Opening a new restaurant is always a gamble. So, imagine what opening a new restaurant in the middle of a pandemic is like.
"It hasn't been the way we planned," said owner Tony Bomba about his first restaurant, Dorcea, an upscale American grill, that has taken over the spot of the former Domaine Hudson in Wilmington.
But Bomba is marching forward.
Dorcea, at 1314 Washington St. near Wilmington Hospital, began takeout and curbside pickup on April 9, and, Bomba says business has been steadily growing.
Gov. John Carney has restricted dine-in services at Delaware's more than 1,900 eating and drinking establishments since March 16 due to the coronavirus. It is not yet known when restaurants will be allowed to reopen as full-service operations.
While offering takeout alone by no means makes up for the on-premises sales losses, the National Restaurant Association said the proportion of consumers using off-premises food service has remained relatively constant the last several weeks
According to surveys the organization has conducted for the past seven weeks, roughly 6 in 10 adults said they ordered takeout or delivery from a restaurant for their dinner meal.
In addition, the National Restaurant Association says nearly 4 in 10 adults said they ordered takeout or delivery for lunch – a level that also remained generally steady through the coronavirus crisis.
Bomba, who worked as a bartender for 20 years at the nearby Washington Street Ale House, purchased Domaine Hudson in early December with his business partner John Ratliff, a friend for more than two decades.
Bomba's wife, Lindsay, and his brother Michael, a chef who has created the menu and worked for seven years in the kitchen at the Ale House, also are involved in the operation.
Domaine Hudson was a critically acclaimed fine-dining restaurant that had been a part of Delaware's dining scene since 2005. It was known for its expansive wine cellar and high-end, innovative dishes.
Bomba said they kept the Domaine Hudson name through the bustling 2019 holiday season. Then, the partners closed in January to remodel into a more casual eatery and give the business a new name.
They've added TVs to the 70-seat dining room and a new draft beer system. A private dining room has seating for up to 18 people.
Another Wilmington fine-dining restaurant, the Green Room at the Hotel du Pont just blocks away, also closed recently for a revamping.
The historic restaurant that has served customers since the Hotel du Pont opened in 1913 is scheduled to get a more casual concept makeover. Last month, construction was still taking place at the site.
The space was scheduled to reopen as Le Cavalier at the Green Room before Mother's Day, but that date could change due to the coronavirus.
The restaurant's Facebook page continues to feature photographed "teasers" of dishes that chef/owner Tyler Akin planned to offer.
Domaine Hudson was founded by wine lover Tom Hudson and his then-wife, Meg. It was a wine bar in the true sense of the word and at one time offered 45 wines by the glass and 425 labels by the bottle.
The kitchen has had strong and talented leadership over the years, beginning with Jason Barrowcliff, who is now in charge at Brandywine Prime in Chadds Ford, Pennsylvania. Other chefs have included Robert Lhulier and Patrick D'Amico.
The restaurant scored big in 2012 when young chef JD Morton was a semifinalist for a James Beard Award as one of the country's rising young chefs.
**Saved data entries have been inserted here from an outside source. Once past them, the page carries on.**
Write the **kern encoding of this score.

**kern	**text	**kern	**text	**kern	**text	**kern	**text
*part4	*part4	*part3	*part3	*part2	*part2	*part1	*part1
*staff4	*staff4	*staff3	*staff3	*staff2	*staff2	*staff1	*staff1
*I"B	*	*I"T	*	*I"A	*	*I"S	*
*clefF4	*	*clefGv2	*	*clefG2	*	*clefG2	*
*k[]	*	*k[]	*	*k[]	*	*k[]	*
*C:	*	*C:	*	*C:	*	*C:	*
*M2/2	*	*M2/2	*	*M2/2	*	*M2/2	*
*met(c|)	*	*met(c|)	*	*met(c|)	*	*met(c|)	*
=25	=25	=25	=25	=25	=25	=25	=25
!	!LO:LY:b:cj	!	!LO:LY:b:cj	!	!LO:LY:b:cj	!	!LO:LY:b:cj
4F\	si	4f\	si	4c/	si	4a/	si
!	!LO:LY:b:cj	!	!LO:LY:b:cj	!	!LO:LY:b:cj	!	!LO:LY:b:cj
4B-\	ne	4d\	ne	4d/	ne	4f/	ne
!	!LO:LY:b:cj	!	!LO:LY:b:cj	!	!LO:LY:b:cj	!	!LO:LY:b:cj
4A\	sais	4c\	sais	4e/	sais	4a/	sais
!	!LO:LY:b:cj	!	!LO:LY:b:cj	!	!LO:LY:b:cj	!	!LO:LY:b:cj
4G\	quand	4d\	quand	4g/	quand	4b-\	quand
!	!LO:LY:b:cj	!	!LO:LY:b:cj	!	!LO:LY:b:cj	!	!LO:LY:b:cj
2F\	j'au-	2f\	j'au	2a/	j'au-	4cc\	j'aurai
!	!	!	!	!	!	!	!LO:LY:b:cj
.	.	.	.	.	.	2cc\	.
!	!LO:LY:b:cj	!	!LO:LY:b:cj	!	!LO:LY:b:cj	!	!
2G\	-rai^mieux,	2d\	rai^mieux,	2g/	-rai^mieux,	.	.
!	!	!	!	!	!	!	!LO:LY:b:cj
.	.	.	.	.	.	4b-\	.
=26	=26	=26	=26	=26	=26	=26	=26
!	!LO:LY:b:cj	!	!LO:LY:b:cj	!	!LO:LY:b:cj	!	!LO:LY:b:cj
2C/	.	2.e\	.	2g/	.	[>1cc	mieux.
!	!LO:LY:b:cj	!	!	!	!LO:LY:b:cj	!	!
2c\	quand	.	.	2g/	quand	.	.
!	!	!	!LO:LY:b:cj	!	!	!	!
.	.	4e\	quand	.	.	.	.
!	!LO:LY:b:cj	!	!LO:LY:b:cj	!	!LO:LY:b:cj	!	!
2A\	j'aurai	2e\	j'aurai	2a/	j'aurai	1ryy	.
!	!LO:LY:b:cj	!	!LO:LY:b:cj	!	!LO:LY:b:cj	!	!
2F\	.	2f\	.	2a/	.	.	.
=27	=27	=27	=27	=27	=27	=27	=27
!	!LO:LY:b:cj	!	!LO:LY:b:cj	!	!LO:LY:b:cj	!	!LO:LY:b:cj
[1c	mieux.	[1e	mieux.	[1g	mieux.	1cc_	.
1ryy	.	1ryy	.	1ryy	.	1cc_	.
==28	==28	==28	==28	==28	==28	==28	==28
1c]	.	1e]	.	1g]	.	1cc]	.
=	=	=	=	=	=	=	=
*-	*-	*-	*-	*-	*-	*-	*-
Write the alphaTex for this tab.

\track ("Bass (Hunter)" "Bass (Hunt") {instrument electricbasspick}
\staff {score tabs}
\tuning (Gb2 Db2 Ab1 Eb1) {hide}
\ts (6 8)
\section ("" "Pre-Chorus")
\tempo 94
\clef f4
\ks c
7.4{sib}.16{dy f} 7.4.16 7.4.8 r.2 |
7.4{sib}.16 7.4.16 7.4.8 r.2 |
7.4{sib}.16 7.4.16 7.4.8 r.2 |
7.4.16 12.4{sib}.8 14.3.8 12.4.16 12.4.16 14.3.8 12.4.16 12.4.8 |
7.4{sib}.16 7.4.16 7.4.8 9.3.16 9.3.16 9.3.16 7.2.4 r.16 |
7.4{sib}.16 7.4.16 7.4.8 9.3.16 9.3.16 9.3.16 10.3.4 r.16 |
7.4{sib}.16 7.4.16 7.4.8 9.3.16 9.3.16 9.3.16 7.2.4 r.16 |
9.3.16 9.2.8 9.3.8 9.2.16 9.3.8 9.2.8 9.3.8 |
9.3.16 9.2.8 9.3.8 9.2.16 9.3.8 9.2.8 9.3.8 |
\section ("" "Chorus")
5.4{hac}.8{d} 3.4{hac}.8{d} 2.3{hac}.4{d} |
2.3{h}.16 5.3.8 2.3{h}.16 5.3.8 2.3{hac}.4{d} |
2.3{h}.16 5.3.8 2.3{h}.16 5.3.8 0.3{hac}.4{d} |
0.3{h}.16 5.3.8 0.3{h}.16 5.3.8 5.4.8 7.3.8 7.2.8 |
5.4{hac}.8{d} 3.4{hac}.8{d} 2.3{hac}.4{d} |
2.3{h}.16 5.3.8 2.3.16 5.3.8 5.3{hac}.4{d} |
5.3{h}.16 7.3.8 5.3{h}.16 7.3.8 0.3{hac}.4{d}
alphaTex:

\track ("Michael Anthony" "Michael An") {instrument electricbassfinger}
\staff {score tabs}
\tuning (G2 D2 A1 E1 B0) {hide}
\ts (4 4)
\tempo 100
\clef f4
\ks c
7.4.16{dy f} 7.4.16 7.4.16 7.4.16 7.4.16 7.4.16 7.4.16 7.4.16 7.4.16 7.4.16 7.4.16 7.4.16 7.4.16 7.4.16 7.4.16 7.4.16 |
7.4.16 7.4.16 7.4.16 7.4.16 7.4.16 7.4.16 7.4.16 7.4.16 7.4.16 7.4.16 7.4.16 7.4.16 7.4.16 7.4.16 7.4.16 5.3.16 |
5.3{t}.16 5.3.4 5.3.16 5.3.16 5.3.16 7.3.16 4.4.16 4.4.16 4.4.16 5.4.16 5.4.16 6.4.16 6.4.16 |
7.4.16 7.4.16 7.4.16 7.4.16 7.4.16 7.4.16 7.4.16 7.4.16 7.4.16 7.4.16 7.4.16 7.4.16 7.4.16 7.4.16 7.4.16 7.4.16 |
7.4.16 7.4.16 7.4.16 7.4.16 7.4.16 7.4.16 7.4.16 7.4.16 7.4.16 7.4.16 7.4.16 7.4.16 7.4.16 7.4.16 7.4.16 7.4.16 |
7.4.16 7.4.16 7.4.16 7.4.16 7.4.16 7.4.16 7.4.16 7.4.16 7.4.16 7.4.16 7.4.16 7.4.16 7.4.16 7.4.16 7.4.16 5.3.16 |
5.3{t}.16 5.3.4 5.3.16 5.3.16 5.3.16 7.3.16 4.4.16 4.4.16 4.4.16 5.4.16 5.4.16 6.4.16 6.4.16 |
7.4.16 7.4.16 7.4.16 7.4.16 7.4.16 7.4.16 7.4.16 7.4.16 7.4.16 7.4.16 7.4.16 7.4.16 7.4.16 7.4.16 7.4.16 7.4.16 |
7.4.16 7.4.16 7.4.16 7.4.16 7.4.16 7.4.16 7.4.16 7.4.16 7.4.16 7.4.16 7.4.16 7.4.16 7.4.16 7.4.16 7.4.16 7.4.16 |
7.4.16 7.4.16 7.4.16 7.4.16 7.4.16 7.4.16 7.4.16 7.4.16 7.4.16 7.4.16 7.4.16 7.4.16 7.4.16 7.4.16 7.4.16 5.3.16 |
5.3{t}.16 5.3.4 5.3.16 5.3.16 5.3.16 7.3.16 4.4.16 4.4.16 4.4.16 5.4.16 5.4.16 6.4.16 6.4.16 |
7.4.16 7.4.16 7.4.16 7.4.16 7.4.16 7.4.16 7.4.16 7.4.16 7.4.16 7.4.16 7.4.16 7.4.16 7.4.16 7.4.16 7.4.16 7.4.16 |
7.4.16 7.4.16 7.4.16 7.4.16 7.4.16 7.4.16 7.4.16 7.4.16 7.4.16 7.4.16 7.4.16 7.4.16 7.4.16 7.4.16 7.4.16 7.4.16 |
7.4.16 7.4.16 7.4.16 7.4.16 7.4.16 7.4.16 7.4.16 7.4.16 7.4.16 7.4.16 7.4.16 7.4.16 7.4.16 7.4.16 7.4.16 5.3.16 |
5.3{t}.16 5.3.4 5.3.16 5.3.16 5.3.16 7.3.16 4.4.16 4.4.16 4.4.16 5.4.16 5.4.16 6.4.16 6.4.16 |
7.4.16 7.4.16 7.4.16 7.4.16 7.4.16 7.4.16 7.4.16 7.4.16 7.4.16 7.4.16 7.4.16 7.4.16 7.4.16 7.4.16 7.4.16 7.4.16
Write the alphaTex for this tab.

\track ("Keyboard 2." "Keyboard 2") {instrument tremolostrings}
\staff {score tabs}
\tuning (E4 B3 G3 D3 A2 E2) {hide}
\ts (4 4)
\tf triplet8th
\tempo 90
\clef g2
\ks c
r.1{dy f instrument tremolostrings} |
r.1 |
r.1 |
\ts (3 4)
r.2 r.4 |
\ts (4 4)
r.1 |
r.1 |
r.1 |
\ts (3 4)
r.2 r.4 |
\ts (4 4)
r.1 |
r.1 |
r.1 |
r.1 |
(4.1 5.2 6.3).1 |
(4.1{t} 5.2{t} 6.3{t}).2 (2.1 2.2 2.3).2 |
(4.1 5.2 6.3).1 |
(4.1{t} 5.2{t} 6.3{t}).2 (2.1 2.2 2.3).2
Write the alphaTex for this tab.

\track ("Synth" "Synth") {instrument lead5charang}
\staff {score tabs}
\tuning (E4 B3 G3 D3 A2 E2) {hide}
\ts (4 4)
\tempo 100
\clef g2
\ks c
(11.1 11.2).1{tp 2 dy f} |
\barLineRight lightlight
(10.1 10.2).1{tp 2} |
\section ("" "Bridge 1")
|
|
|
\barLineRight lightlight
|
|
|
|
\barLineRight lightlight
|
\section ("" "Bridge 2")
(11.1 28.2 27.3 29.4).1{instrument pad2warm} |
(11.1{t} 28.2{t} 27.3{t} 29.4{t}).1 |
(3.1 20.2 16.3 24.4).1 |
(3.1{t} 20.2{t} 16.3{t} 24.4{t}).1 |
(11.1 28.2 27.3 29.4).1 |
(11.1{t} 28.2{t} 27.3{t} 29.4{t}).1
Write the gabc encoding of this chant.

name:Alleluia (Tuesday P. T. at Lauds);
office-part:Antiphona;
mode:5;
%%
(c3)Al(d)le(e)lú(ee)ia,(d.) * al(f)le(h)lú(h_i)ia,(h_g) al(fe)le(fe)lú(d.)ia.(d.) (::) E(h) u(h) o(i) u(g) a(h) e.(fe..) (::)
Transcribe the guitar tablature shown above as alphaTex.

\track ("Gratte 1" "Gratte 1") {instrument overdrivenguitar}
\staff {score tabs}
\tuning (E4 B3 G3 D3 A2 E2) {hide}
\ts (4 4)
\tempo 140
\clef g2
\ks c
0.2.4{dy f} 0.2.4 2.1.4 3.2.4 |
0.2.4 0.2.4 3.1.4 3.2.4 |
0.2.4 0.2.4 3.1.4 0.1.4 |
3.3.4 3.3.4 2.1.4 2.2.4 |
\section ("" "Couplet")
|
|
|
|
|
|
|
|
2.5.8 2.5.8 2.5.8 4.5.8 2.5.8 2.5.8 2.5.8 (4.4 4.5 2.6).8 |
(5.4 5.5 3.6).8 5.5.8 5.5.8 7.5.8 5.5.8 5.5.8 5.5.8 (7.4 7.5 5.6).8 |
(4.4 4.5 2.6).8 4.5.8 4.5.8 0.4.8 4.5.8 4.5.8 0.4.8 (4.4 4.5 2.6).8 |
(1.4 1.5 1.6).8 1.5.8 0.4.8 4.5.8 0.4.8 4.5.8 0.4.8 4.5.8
Former Domaine Hudson executive chef Dwain Kalup was recognized by the country's most prestigious culinary organization as one of the best chefs in the Mid-Atlantic region in 2017.
Bomba said he and his partner had initially planned to unveil Dorcea in early March, but the coronavirus pandemic changed everything.
Earlier this month, they decided "the heck with it," and quietly opened the doors and began takeout. Bomba said it is an approach that's similar to a restaurant "soft opening," which is an opening that showcases a new restaurant to a limited group of people.
Dorcea co-owner John Ratliff said opening during a pandemic "isn't ideal," but he said it is giving the partners a chance to build the restaurant's brand and develop customer loyalty and relationships. He said that since renovations were completed, "it made sense to open and not leave it sitting there idle."
Bomba said five people are working to produce the menu that, right now, is
about 35% of what Dorcea will eventually offer.
Dishes include soups, small dishes such as spicy calamari ($11), and chicken wings ($11), as well as "big plates" such as crab cakes ($25), char-grilled meatloaf ($14) and grilled salmon with gochujang sauce ($22).
Bomba says Dorcea also has an extensive selection of to-go wines, bottled and draft beers, and "old-school" cocktails.
Takeout and curbside delivery are available from 11:30 a.m. to 8 p.m. Monday-Friday and 4 to 8 p.m. Saturday. Customers can order online. The restaurant is closed on Sunday.
Bomba says he was encouraged by customer response to Dorcea – dinners were flying out of the door last Friday – and he plans to continue takeout.
He hopes to be open as a full-service restaurant in about a month, though it will depend on when Gov. Carney removes dine-in restrictions.